■ ACTION ITEM
Where in the data below does the word "linejoin" appear? Copy every line that has it.

Dataset items:
####
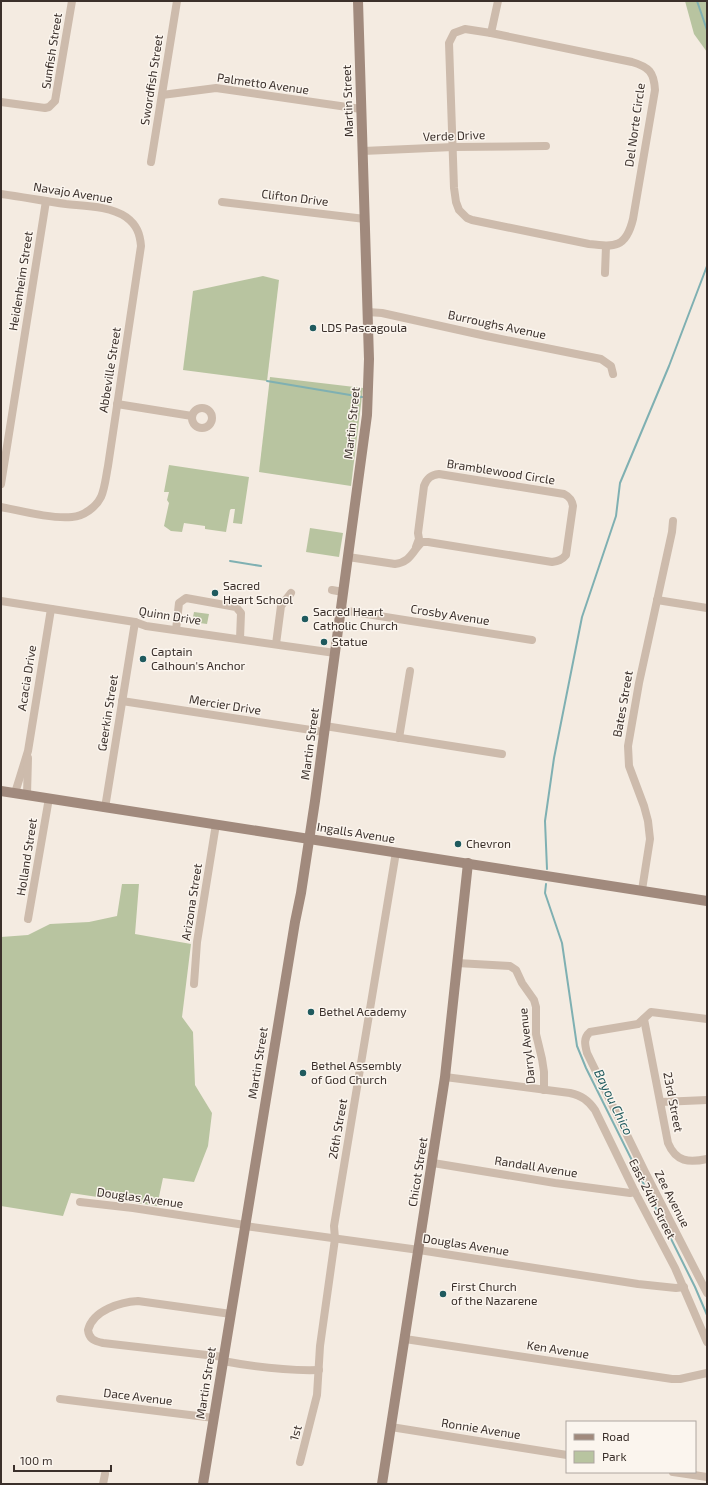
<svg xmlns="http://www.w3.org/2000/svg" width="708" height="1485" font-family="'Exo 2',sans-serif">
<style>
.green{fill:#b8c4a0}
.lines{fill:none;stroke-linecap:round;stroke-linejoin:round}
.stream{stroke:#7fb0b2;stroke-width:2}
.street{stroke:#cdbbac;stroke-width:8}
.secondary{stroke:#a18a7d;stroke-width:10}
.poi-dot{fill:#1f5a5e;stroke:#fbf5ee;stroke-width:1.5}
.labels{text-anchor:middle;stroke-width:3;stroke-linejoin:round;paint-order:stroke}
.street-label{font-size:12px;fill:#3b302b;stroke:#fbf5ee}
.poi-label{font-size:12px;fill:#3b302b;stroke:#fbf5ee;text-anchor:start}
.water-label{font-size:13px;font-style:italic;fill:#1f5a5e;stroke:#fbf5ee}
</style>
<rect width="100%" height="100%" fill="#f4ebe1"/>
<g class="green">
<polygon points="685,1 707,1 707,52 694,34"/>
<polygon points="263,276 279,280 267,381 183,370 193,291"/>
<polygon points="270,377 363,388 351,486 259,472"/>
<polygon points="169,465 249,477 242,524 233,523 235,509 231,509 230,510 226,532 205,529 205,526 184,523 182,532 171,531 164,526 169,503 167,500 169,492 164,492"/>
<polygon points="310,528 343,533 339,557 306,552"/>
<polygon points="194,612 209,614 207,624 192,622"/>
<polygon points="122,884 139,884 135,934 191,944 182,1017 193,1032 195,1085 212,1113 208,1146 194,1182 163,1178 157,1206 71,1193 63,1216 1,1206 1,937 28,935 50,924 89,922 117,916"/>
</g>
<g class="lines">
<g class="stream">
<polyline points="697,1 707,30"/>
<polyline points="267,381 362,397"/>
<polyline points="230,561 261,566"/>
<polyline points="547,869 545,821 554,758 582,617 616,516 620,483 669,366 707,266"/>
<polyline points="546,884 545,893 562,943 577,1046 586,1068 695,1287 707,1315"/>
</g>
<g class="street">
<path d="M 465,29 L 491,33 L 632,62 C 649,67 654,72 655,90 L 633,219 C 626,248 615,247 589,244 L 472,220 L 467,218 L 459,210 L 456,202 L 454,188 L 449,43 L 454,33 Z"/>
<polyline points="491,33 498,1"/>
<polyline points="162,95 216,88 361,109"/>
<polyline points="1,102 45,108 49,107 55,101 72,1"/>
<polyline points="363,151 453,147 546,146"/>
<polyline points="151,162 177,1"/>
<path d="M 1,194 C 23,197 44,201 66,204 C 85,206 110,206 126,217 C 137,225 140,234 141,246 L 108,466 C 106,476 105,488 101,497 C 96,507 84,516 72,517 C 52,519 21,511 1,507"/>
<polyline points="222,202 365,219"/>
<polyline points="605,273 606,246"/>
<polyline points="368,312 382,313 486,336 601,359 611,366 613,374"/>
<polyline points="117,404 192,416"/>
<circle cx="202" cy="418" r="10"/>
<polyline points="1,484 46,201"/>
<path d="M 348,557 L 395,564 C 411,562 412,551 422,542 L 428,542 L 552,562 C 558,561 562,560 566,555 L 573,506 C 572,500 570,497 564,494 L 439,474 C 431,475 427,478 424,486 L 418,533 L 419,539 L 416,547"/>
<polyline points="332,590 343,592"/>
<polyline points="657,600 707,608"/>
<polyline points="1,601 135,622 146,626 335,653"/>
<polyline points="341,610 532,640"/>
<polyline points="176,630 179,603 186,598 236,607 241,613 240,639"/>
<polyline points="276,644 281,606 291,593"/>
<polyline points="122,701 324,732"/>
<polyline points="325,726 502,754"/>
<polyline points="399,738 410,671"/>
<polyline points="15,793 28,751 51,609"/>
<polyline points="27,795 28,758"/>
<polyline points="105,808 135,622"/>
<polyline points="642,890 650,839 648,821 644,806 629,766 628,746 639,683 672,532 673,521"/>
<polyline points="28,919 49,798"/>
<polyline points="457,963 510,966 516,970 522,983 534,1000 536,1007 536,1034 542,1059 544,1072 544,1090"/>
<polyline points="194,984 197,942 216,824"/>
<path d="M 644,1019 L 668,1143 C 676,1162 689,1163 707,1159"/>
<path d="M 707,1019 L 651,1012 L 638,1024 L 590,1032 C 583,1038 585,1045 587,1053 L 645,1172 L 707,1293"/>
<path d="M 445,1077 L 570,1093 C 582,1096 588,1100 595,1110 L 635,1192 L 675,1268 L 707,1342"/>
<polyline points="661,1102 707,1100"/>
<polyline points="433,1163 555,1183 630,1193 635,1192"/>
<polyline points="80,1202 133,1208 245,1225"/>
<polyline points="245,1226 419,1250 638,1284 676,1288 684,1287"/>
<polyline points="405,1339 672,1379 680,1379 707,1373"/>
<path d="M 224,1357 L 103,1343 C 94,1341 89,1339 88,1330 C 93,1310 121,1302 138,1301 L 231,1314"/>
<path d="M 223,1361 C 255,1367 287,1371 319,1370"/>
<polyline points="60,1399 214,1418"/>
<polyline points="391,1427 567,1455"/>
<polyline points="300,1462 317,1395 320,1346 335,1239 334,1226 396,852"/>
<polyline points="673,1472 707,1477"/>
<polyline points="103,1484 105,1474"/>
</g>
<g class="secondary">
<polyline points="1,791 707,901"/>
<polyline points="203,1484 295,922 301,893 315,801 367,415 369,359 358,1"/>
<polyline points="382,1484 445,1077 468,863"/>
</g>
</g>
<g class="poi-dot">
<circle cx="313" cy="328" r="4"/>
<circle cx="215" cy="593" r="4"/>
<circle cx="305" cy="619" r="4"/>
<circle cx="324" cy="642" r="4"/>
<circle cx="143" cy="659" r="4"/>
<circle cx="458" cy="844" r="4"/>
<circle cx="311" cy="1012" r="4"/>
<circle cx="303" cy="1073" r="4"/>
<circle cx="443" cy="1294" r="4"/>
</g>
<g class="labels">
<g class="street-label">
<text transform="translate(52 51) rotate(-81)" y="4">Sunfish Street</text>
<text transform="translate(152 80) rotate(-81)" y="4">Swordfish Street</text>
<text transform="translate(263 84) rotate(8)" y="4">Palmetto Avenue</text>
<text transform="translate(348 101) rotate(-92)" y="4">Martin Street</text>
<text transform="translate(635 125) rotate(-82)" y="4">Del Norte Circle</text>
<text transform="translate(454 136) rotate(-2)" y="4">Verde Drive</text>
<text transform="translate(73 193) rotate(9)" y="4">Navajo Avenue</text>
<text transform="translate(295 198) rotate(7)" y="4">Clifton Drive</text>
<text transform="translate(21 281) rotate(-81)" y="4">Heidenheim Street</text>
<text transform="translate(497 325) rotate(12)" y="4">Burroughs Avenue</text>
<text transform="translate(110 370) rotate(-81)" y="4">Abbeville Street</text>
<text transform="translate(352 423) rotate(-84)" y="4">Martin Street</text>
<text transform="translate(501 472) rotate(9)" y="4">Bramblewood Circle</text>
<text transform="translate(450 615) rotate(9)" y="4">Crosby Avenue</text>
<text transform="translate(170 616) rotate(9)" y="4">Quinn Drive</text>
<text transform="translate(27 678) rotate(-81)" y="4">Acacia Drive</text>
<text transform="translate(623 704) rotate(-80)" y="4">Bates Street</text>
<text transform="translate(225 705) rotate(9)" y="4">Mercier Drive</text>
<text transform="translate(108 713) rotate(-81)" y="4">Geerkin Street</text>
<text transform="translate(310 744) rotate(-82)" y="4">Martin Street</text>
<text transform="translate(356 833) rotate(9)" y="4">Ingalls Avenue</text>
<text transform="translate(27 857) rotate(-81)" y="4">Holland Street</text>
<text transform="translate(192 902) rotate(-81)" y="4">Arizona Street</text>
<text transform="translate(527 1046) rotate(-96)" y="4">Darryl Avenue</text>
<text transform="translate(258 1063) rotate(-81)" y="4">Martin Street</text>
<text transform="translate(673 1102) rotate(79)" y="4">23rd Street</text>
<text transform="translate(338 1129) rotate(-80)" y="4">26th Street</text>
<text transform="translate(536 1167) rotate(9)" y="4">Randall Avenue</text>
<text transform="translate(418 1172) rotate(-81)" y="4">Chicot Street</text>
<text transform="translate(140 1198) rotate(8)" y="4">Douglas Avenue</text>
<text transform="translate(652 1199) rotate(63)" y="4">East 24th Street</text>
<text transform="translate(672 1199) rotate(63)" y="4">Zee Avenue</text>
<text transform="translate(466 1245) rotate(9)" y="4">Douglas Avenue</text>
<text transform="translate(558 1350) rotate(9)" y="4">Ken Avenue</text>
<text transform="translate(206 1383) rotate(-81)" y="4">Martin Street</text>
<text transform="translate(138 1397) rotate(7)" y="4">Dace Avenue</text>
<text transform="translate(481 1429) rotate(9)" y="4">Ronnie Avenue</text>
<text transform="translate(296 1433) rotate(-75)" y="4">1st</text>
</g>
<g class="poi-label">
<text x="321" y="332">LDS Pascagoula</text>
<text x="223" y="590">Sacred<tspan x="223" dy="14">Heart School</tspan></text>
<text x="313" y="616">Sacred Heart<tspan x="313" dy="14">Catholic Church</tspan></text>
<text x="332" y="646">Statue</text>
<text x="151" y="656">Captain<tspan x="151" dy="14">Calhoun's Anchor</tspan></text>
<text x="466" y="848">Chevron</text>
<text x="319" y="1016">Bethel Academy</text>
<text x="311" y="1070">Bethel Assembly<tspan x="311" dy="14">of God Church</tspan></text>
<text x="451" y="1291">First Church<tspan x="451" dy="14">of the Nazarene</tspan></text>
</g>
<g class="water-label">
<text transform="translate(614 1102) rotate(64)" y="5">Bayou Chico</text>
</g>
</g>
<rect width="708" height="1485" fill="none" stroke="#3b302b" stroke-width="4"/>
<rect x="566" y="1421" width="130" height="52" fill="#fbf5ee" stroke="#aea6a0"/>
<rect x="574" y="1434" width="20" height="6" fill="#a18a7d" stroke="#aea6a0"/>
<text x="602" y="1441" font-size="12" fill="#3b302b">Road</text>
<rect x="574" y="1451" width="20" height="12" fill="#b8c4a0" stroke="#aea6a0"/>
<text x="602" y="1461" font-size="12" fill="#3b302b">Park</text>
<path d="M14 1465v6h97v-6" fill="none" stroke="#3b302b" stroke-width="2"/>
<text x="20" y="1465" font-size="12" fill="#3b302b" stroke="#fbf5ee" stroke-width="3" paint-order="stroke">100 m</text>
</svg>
####
■ SOLUTION TO THIS TASK
.lines{fill:none;stroke-linecap:round;stroke-linejoin:round}
.labels{text-anchor:middle;stroke-width:3;stroke-linejoin:round;paint-order:stroke}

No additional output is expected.